Sergipe

11/12/2015 às 13h37

Greve dos auditores fiscais é declarada abusiva

TJ/SE

Após 34 dias de paralisação dos Auditores de Tributos do Fisco Estadual, representados pelo Sindifisco, o Des. Cezário Siqueira Neto, em decisão de antecipação de tutela, nos autos da Ação Declaratória de Ilegalidade de Greve nº 201500128355, declarou a abusividade da greve, devendo a decisão ser cumprida de maneira integral e imediata, sob pena de pagamento de multa diária no valor de R$ 20.000.

Em suas razões, o magistrado destacou a questão em análise é de difícil solução, pois se por um lado o profissional tem o direito de ser bem remunerado, por outro o Poder Público tem a responsabilidade de prestar o serviço com eficiência. "Insta ressaltar que o serviço prestado pelo fisco estadual, órgão que possui como mister a arrecadação e fiscalização do pagamento dos tributos, é um serviço essencial, na medida em que se traduz em sérios riscos ao Estado de Sergipe, visto que são os tributos que remuneram, também, a atividade estatal, visto que possui competência exclusiva, nos tributos estaduais, para realização de tais procedimentos (fiscalizatório e arrecadatório).

Feitas tais considerações, cabe a análise do caso, à luz da Lei nº 7.783/99, bem como da Constituição Federal de 1988, no que lhe for aplicável, haja vista se tratar de serviço indispensável à população". O relator informou que de acordo com o art. 4º, §1º, da Lei nº 7.783/89 o estatuto da entidade sindical deverá prever as formalidades de convocação e quorum para deliberação, tanto da deflagração quanto da cessação da greve. "Assim, o mencionado artigo previu que o estatuto sindical deverá disciplinar, de maneira específica, as formalidades para deflagração da greve, porém, compulsando o estatuto do SINDIFISCO, constato que não há esta regulamentação.
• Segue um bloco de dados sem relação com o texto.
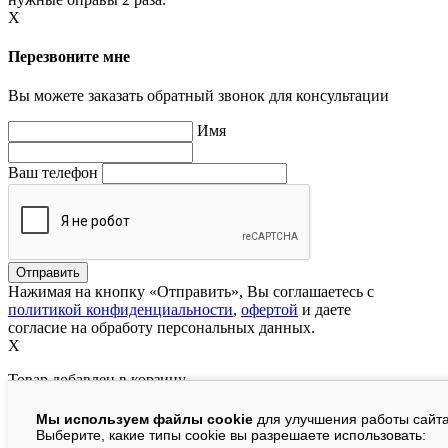
X
Перезвоните мне
Вы можете заказать обратный звонок для консультации
Имя
Ваш телефон
Нажимая на кнопку «Отправить», Вы соглашаетесь с
политикой конфиденциальности
,
офертой
и даете
согласие на обработу персональных данных.
X
Товар добавлен в корзину
Мы используем файлы cookie
для улучшения работы сайта
руб.
Выберите, какие типы cookie вы разрешаете использовать: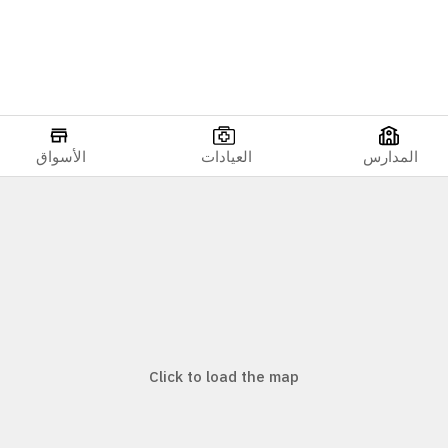
المدارس
العيادات
الأسواق
Click to load the map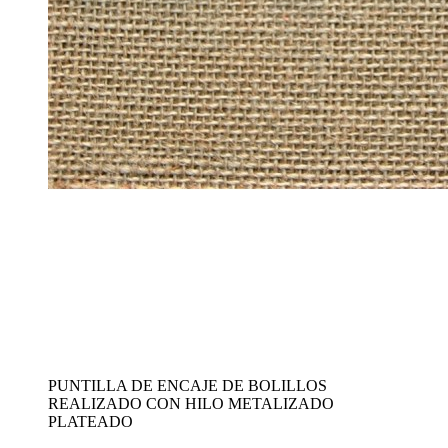
PUNTILLA DE ENCAJE DE BOLILLOS
REALIZADO CON HILO METALIZADO
PLATEADO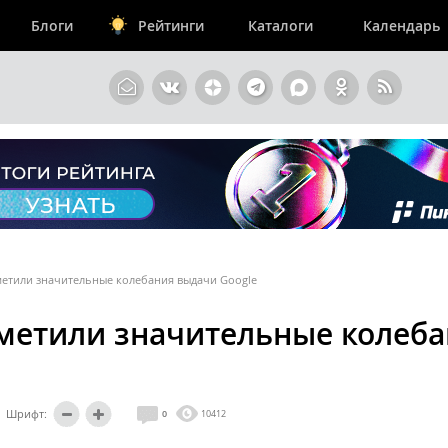
Блоги
Рейтинги
Каталоги
Календарь
метили значительные колебания выдачи Google
метили значительные колеб
Шрифт:
0
10412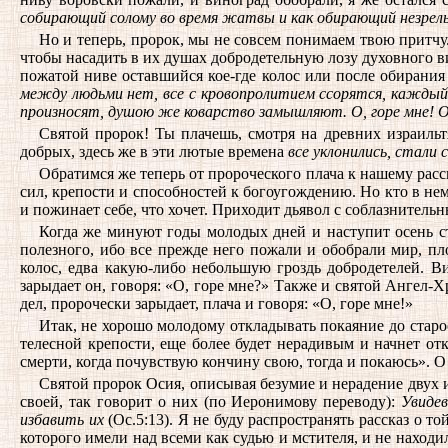
собирающий солому во время жатвы и как обирающий незрел
Но и теперь, пророк, мы не совсем понимаем твою притчу.
чтобы насадить в их душах добродетельную лозу духовного вин
пожатой ниве оставшийся кое-где колос или после обирания
между людьми нет, все с кровопролитием ссорятся, каждый и
произносят, душою же коварство замышляют. О, горе мне! О,
Святой пророк! Ты плачешь, смотря на древних израильт
добрых, здесь же в эти лютые времена
все уклонились, стали
Обратимся же теперь от пророческого плача к нашему рас
сил, крепости и способностей к богоугождению. Но кто в не
и пожинает себе, что хочет. Приходит дьявол с соблазнитель
Когда же минуют годы молодых дней и наступит осень ста
полезного, ибо все прежде него пожали и обобрали мир, пло
колос, едва какую-либо небольшую гроздь добродетелей. В
зарыдает он, говоря: «О, горе мне?» Также и святой Ангел-Х
дел, пророчески зарыдает, плача и говоря: «О, горе мне!»
Итак, не хорошо молодому откладывать покаяние до старос
телесной крепости, еще более будет нерадивым и начнет от
смерти, когда почувствую кончину свою, тогда и покаюсь». О
Святой пророк Осия, описывая безумие и нерадение двух и
своей, так говорит о них (по Иеронимову переводу):
Увидев
избавить их
(Ос.5:13). Я не буду распространять рассказ о 
которого имели над всеми как судью и мстителя, и не находи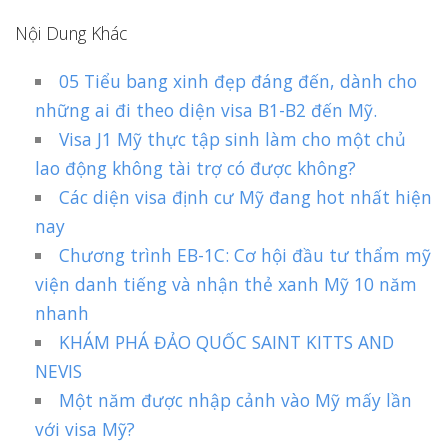
Nội Dung Khác
05 Tiểu bang xinh đẹp đáng đến, dành cho
những ai đi theo diện visa B1-B2 đến Mỹ.
Visa J1 Mỹ thực tập sinh làm cho một chủ
lao động không tài trợ có được không?
Các diện visa định cư Mỹ đang hot nhất hiện
nay
Chương trình EB-1C: Cơ hội đầu tư thẩm mỹ
viện danh tiếng và nhận thẻ xanh Mỹ 10 năm
nhanh
KHÁM PHÁ ĐẢO QUỐC SAINT KITTS AND
NEVIS
Một năm được nhập cảnh vào Mỹ mấy lần
với visa Mỹ?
Desta forma, o estatuto fere a Lei de Greve, por não prever de forma específica sobre esta". Além disso, o magistrado afirmou que em petição colacionada dia 09/12/2015, o SINDIFISCO informou que possui 700 filiados, representando quase 100% dos Auditores do Estado de Sergipe e que somente 136 compareceram a assembleia que decidiu pela deflagração do movimento grevista, tendo 134 assinaturas em seu apoio. "Assim, considerando que não houve nem o comparecimento de 20% da categoria, muito menos a adesão à greve, neste percentual, de associados, a decisão da assembleia do sindicato que deflagrou a greve, rasga a CF/88, visto que esta não expressa o sentimento de, pelo menos, 1/5 (um quinto) de seus associados".

Ainda de acordo com o Des. Cezário Siqueira Neto, o SINDIFISCO não demonstrou estar cumprindo com o percentual mínimo de 30% dos servidores em atividade. "Os servidores da carreira fiscal carregam em suas mãos, sob os seus olhares e responsabilidade pessoal e funcional, o produto da receita pública do esforço do trabalho e da renda dos cidadãos e da sociedade em geral, não sendo-lhes lícito abdicar dessa responsabilidade para causar prejuízo e perda de receita do erário, e ainda, agir com omissão dolosa ocasionando o incremento da sonegação fiscal.

Assim, conclui-se que o SINDIFISCO não cumpriu o trâmite formal estampado na Lei nº 7.783/89 para a realização do movimento grevista. Infere-se, assim, verossimilhança das alegações autorais. Nessa primeira análise, revela-se abusivo o movimento grevista desencadeado pelo sindicato, sendo desnecessária a análise dos demais requisitos legais, neste momento, posto que a ausência de um deles já macula o movimento paredista", concluiu.

O Sindifisco informou que ainda não foi notificado.